There’s no guarantee that a stronger first or second draft means you can edit or revise quickly—sometimes, despite all your best efforts, you still have to make major changes to your story. Some stories just take a long time, and that process includes lots of drafts and re-writes. But, even in those cases, all of the small building blocks that you laid at the foundation of the writing process do add up once the house is built. You don’t have to completely rework the foundation if you pay attention to it at the beginning.

 

Pre-writing reminds us that our first ideas are never our best

Perhaps most of all, the biggest reason I advocate for thorough pre-writing is because it reminds us that our first ideas are never our best. That sounds quite harsh—sometimes initial ideas are good, and if they’re good, why not run with them? But, even in cases where an initial burst of inspiration or character is compelling, that initial idea is not enough for a story. Stories need development. Stories need time to mature. If we rush headlong into writing, it’s easy to forget that writing is an endurance activity and a craft that takes years to hone; a writer is never done honing their craft, even once they become “good” at it, even after they create good, successful stories. No quantity of experience, even though it’s necessary to grow in the first place, is enough to avoid the hours and days and months and years it requires to write. Writing isn’t just putting words on a page—the stages of pre-writing (brainstorming, planning) and post-writing (editing, revising) are also part of the package. This is true whether a person writes fiction or nonfiction, poetry or prose. In a way, disregarding the pre-writing stage is disregarding the writing process. It’s unlikely that a person would forgo researching their area of study before starting their master’s thesis, so why treat fiction writing any differently? There is joy to be had in all of the stages, and while sometimes it feels as if the pre-writing stage is taking far too long, it’s important not to dismiss it or unfairly compare it to writing or revising. All three are important and necessary.

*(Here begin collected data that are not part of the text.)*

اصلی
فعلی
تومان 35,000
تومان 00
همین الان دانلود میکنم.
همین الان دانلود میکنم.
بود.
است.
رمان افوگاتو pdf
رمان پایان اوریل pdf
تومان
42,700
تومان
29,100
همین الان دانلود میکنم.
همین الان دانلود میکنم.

But, I think pre-writing in particular is the best stage to learn about how to improve our initial ideas. In the pre-writing phase, our ideas are new, easy to mold, and freer of attachments; if we always wait to make serious changes to our characters, plot, theme, or storyworld, it will be so much harder to see our story clearly. We’re likely to be attached enough to an idea or character that we aren’t willing to change it, cut it, or allow it to develop into a better idea. Catching potential weak areas or flaws early gives us the time—and the mental and emotional space—to allow stories to change and grow. And, allowing ourselves to let our stories grow as much as they can before we write them also makes it easier to make changes later, whether that means deviating from your outline or cutting a treasured scene during editing. Pre-writing may be practice for the real thing, but it’s what you do as you practice—the habits your form—that determine how well you perform when the time comes. It’s not so much a matter of how you pre-write, since every writer’s brain works differently, but that you give active attention to that pre-writing time and get the most out of it that you can.